One of the most consistent themes was the limited understanding among PHMs regarding paediatric-specific risk factors and clinical manifestations of snake envenoming. This reflects broader national and regional trends where snakebite-related health education is often generalised, lacking paediatric focus, and not systematically integrated into primary care worker curricula [1214]. The absence of structured surveillance or notification systems for paediatric snakebites further exacerbates the issue, limiting opportunities for targeted prevention or rapid response. Another prominent barrier identified was the persistence of traditional beliefs and reliance on indigenous healing practices [15,16]. These insights align with prior studies from South Asia and sub-Saharan Africa, which have demonstrated that cultural beliefs and social norms can strongly shape care-seeking behaviours, especially in rural, low-literacy populations [1719]. The PHMs’ call for respectful, locally grounded counter-narratives echoes global recommendations for community-based interventions in regions with high-risk for snakebites [20]. Despite their commitment, PHMs face major challenges—such as heavy workloads, lack of materials, and poor mobility—highlighting the need for greater institutional support, as seen in similar LMIC settings [2123].

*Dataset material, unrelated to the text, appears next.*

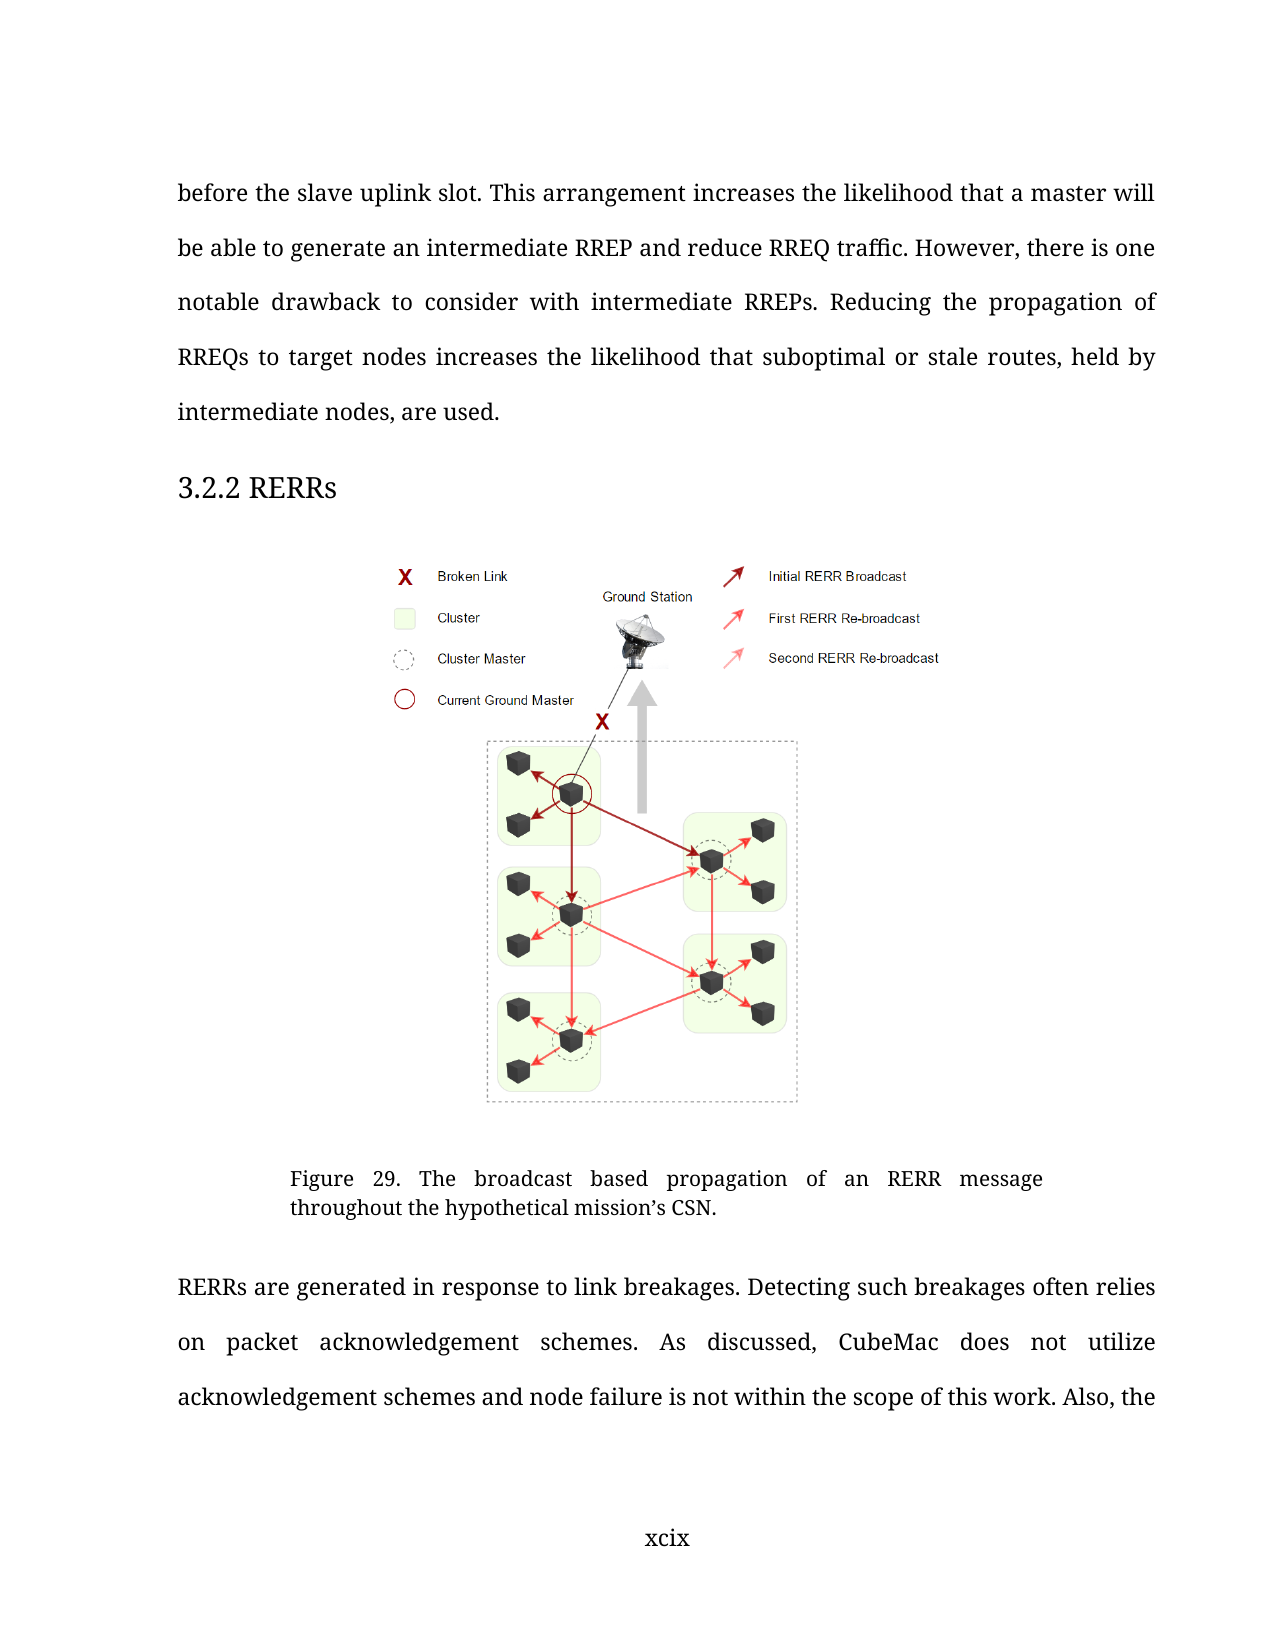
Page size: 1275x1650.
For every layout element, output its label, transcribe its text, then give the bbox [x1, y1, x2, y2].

Notably, the experiences and recommendations of PHMs in this study have implications beyond the Sri Lankan context. In many countries within the global snakebite belt, community health workers occupy a similar frontline role, yet face parallel constraints due to limited training, resource scarcity, and cultural complexities [24]. Addressing these deficits through targeted training, simplified tools, and child-focused educational materials is critical to empowering community health workers and improving outcomes for snakebite-prone children in rural settings. The integration of paediatric snakebite awareness and first aid into existing community health frameworks presents a scalable and cost-effective strategy for other low- and middle-income countries.

Limitations

This study is not without limitations. First, it was geographically restricted to two high-incidence districts, which may limit generalisability to other parts of Sri Lanka. However, the regions chosen reflect typical rural health system structures and cultural practices found in many snakebite-endemic areas. Second, the study focused exclusively on PHMs and did not capture the perspectives of other stakeholders such as traditional healers. Including such voices in future research could provide a more holistic view of the community-level ecosystem of snakebite response. Lastly, the themes identified largely reflected the domains used to structure the focus group guide and survey; while this consistency supports the salience of these issues, it may also reflect the influence of a pre-determined framework, potentially limiting the emergence of entirely new themes.

Conclusion

Public Health Midwives are well positioned to support paediatric snakebite prevention in rural Sri Lanka but currently face gaps in knowledge, training, and operational resources. Strengthening PHM capacity through brief, paediatric-focused training and integrating snakebite education into routine maternal–child health activities could substantially improve community preparedness. These findings offer practical, scalable strategies for reducing paediatric snakebite morbidity in similar rural settings across the global snakebite belt.

Acknowledgments

The authors would like to thank the participants for their time and willingness to share their experiences and insights.